Heaven Should Fall - By Rebecca Coleman Page 0,135

it into his memory. Give him whatever he wants, I thought. He doesn’t care about getting out of here alive. You do.

His voice rose in frustration. “C’mon, Jill. Don’t be cold to me. I don’t want to feel like I’m raping you or something.”

My laugh was short and sharp. “I don’t know how I’m supposed to relax. Do you?”

He shrugged. His expression was entirely benign. He slapped his phone onto the table, then his gun, before unbuckling his jeans and letting them slide down. “Clear your mind,” he suggested.
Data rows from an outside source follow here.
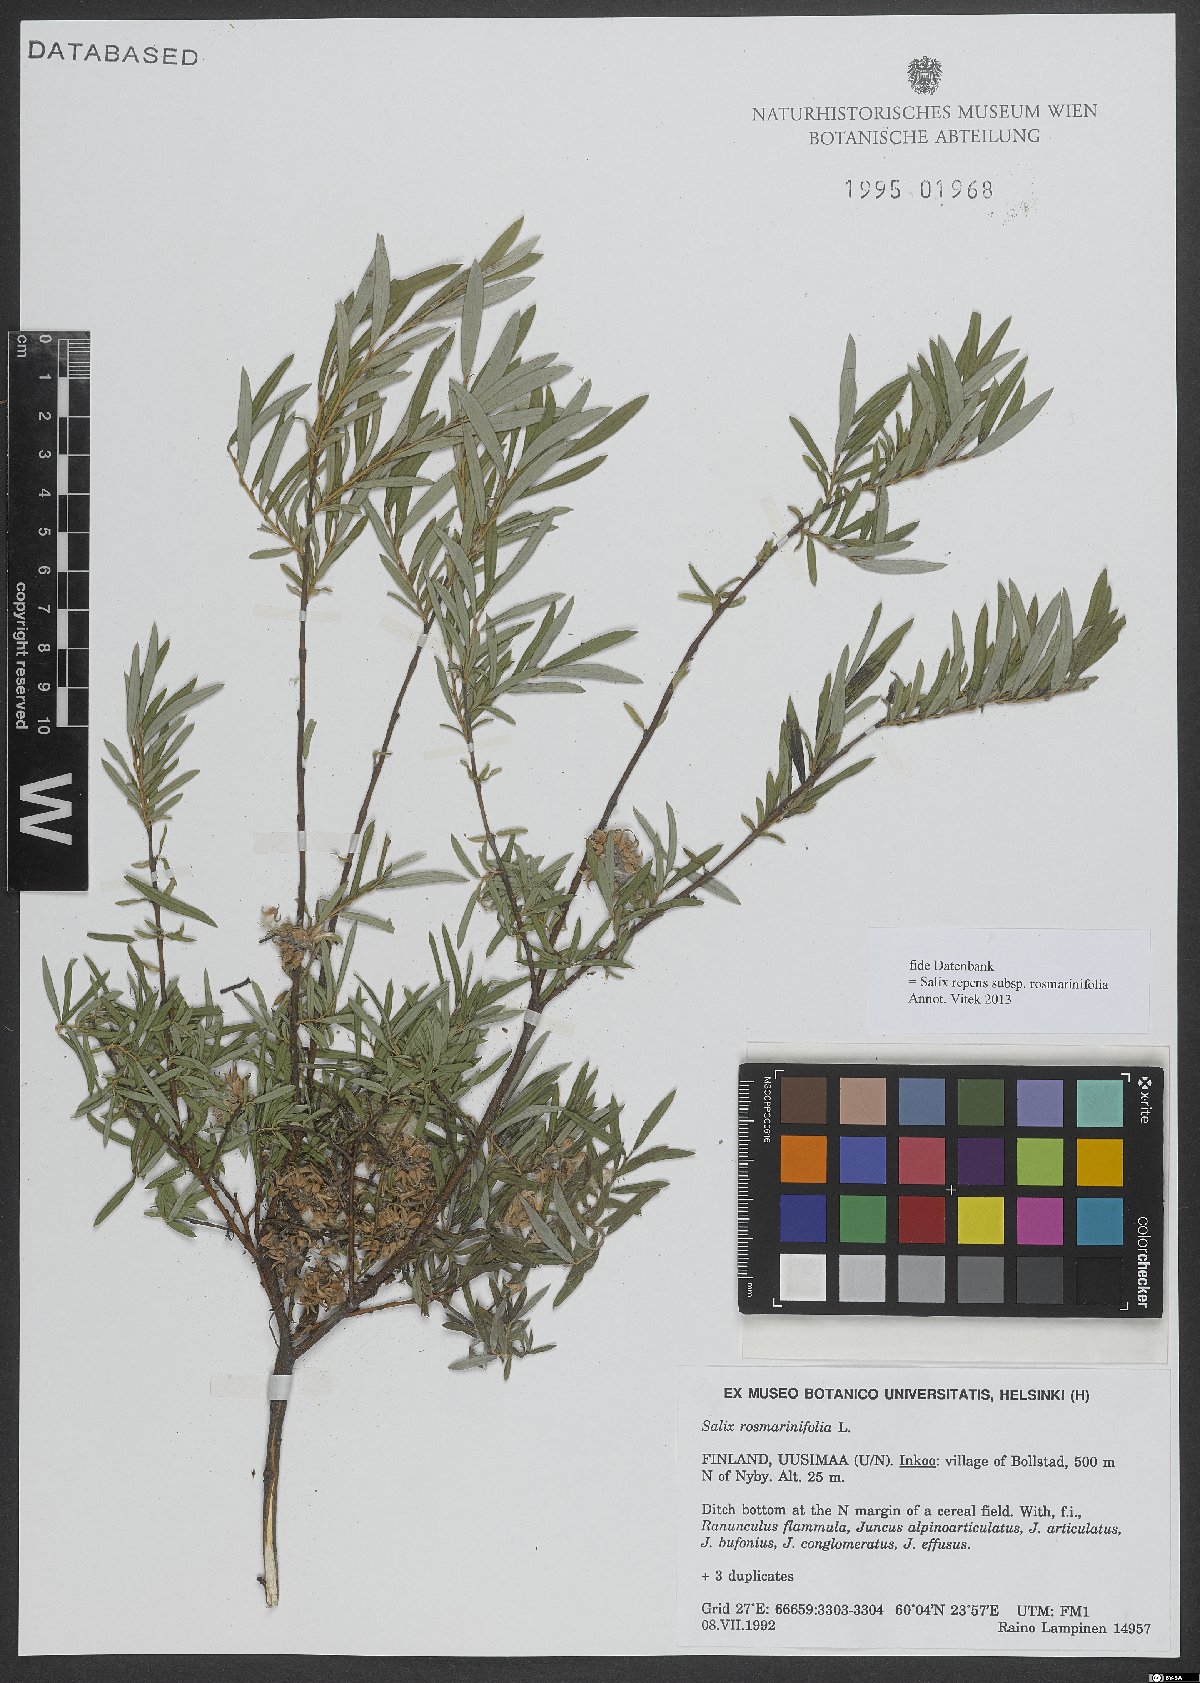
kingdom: Plantae
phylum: Tracheophyta
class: Magnoliopsida
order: Malpighiales
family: Salicaceae
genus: Salix
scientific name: Salix repens
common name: Creeping willow
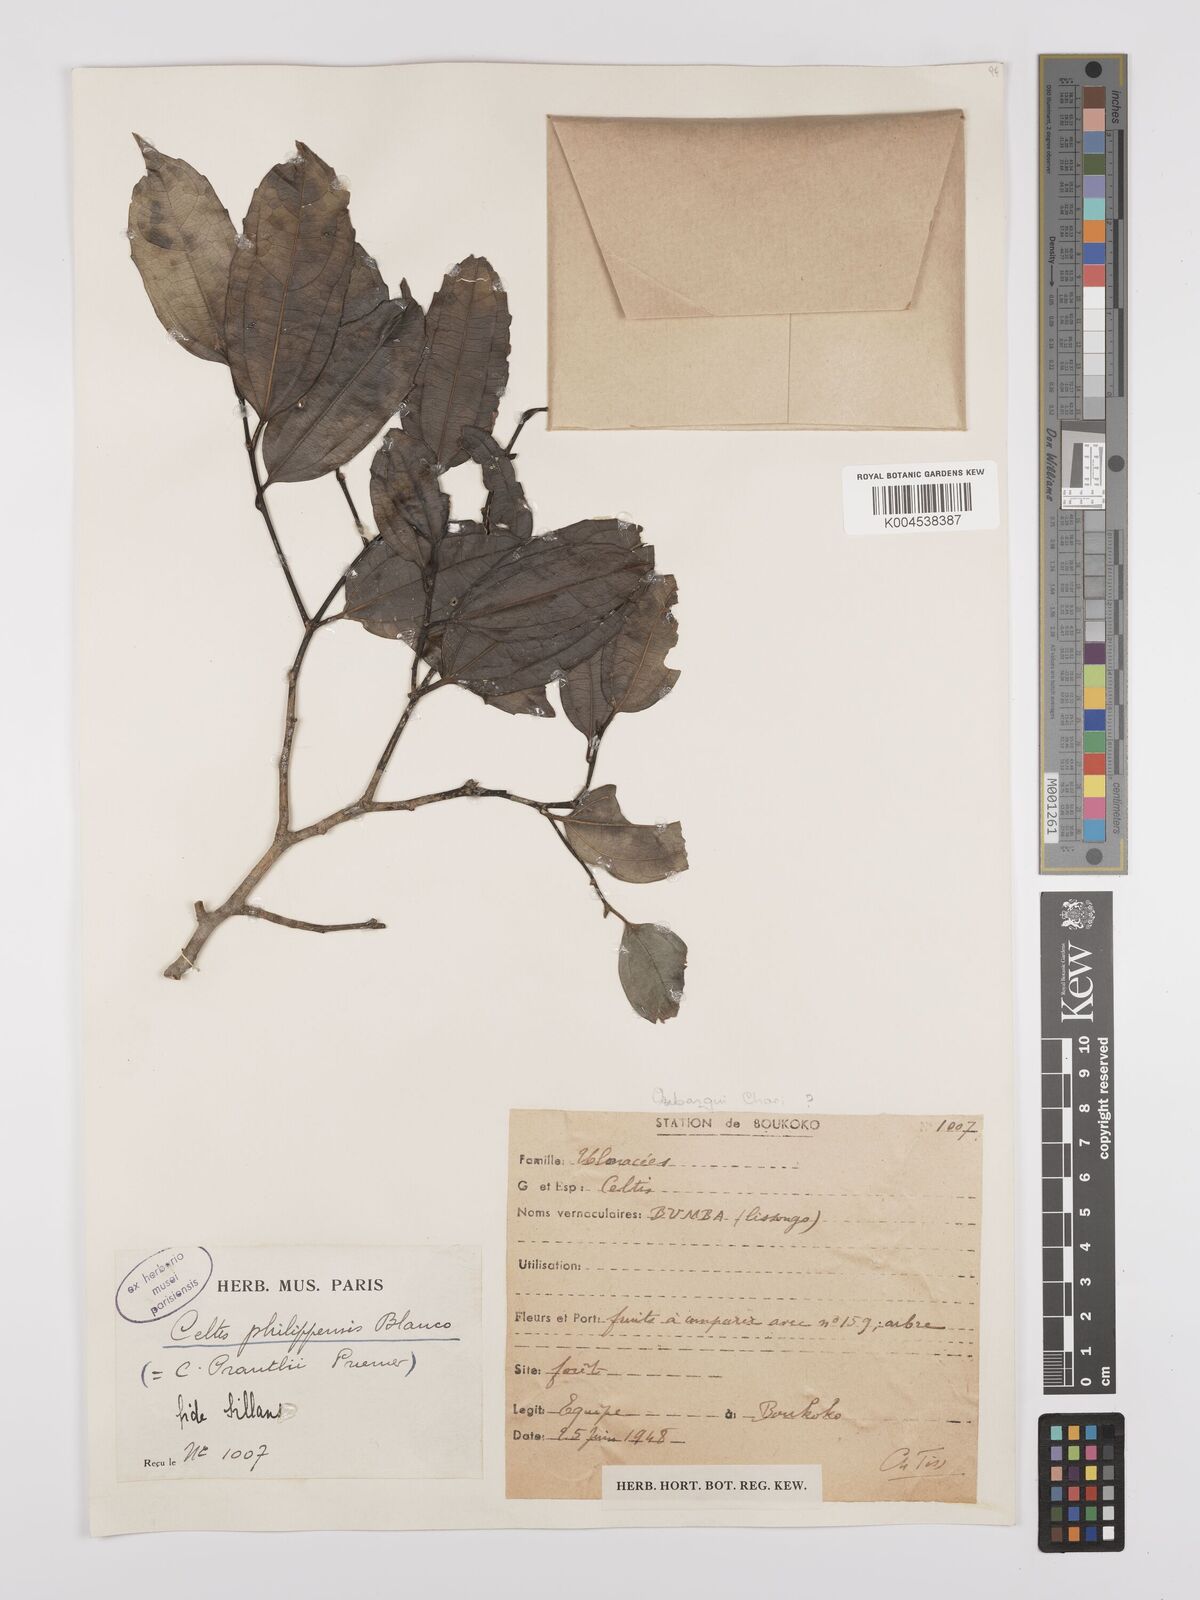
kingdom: Plantae
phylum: Tracheophyta
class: Magnoliopsida
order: Rosales
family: Cannabaceae
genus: Celtis
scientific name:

I diverted my gaze to the space above his shoulder. Leela’s barn stars, each painted in a cheerful variation of the Stars and Stripes, marched across the wall just below where the roof vaulted. Here and there yellow bows stiffened by wire and starch curled beneath them, like fossils recalling a battering wind. I remembered, all at once, Elias singing “Two Highways” in quiet harmony, watching out the window as we flew past the deep woods, the last of his cigarette smoldering between two fingers. A terrible ache for him opened in me out of the clear blue. My eyes burned inside and a sob choked into my throat, but I held both at bay. Cade tugged down my shorts by the waistband, and I closed my eyes, but it only made my mind’s image of Elias grow sharper and more true.

I thought of how warm and broad his body felt when I rubbed his shoulders. Of the dense wall of muscle deep beneath his skin, and the way his hair bristled along his neck in a line so clean, and the smell of him that changed as I touched him. I remembered how he looked in the apartment that first day, stretched out on the futon. Even though I knew that was not the real Elias, only the perfect one that the real world could not sustain, I couldn’t believe the one in the easy chair had been the real Elias, either. I wondered if any of us had ever seen the real one, or if he was all soul, never finding a body to inhabit that could feel like a home to him.

Cade slipped a hand beneath my shoulders and pulled me up to kiss him. I wrapped my arms around his neck and moved willingly to the edge of the table. All the thoughts that my loyalty to Cade had held at a distance now flooded my mind, and that image of Elias fell over Cade’s body like a projection onto a screen. I felt no shame from it because we all knew—every member of this family—that the moment Elias died we dropped our shallow and insular battles and turned all our loyalty to Elias: to love and mourn him, to avenge and remember him, to imagine the life he might have lived and to carry it forward like a glowing ember wrapped in a leaf.

Once it was over, Cade breathed hard against my neck, and pressed his temple against mine, and said, “I need to get that guy on the phone.”

* * *

Opening the door was enough to wake TJ, and I attended to changing him while Cade got back to the business of negotiating with the police. As I fastened TJ’s new diaper, the lights suddenly cut out. The sky outside was overcast, and the attic instantly fell into shadow. TJ whipped his head back and forth, regarding his surroundings with large, nervous eyes. I made a few comforting noises and carried him down the stairs.

Cade was taking a seat on the sofa as we walked in, moving things around on the coffee table with a restless energy I didn’t like. The holstered gun was back on his belt again. No longer was he attempting to stay away from the windows, and he was smoking a cigarette that looked hand-rolled. A dozen gutted cigarette butts lay scattered across the coffee table, the obvious materials he had used to come up with the one he was smoking now. Across the shaded room he shot me a glance that looked almost resentful.

“Don’t know what the hell Candy did to him,” Cade said, “but he’s not looking real good.”

“Drew?”

He grunted assent. I considered asking more questions, then decided my knowing more wouldn’t help anyone. I crossed the living room on the way toward the kitchen.

“Where you going?”

“I need food for TJ. I’m all out of the snacks I packed in the diaper bag.”

“There’s too many open windows along the porch.”